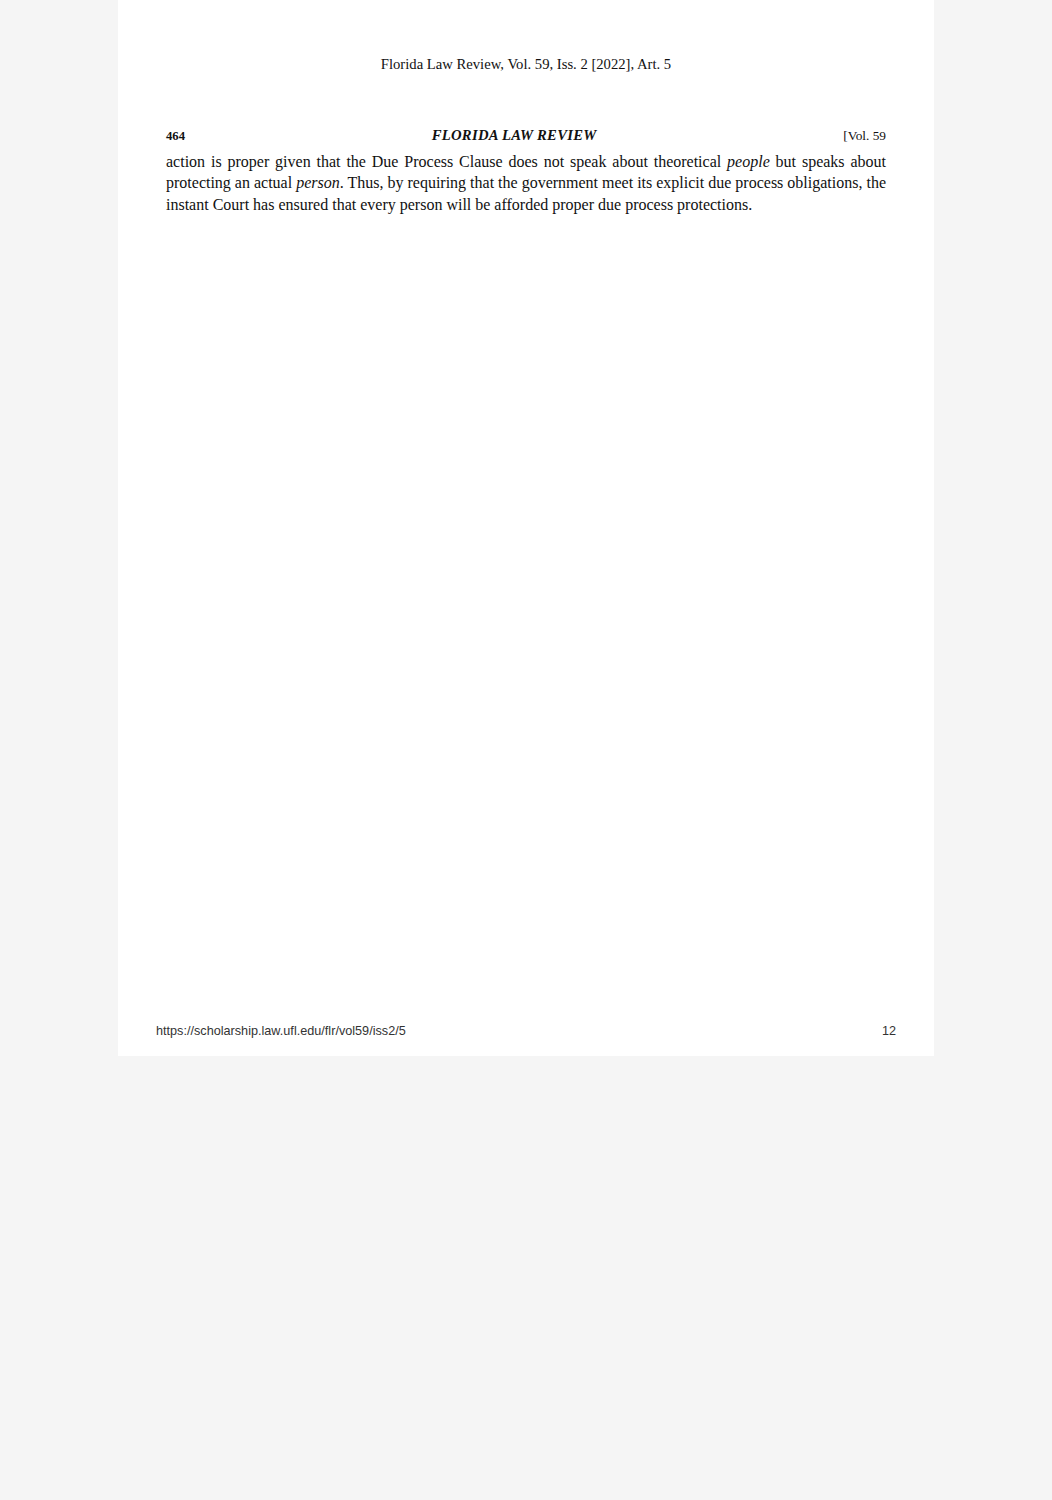Florida Law Review, Vol. 59, Iss. 2 [2022], Art. 5
464 FLORIDA LAW REVIEW [Vol. 59
action is proper given that the Due Process Clause does not speak about theoretical people but speaks about protecting an actual person. Thus, by requiring that the government meet its explicit due process obligations, the instant Court has ensured that every person will be afforded proper due process protections.
https://scholarship.law.ufl.edu/flr/vol59/iss2/5 12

◆ ASSIGNMENT:
Set down the complete material exactly, but do not include the images.

◆ ANSWER TO THE PROBLEM:
Florida Law Review, Vol. 59, Iss. 2 [2022], Art. 5
464 FLORIDA LAW REVIEW [Vol. 59
action is proper given that the Due Process Clause does not speak about theoretical people but speaks about protecting an actual person. Thus, by requiring that the government meet its explicit due process obligations, the instant Court has ensured that every person will be afforded proper due process protections.
https://scholarship.law.ufl.edu/flr/vol59/iss2/5 12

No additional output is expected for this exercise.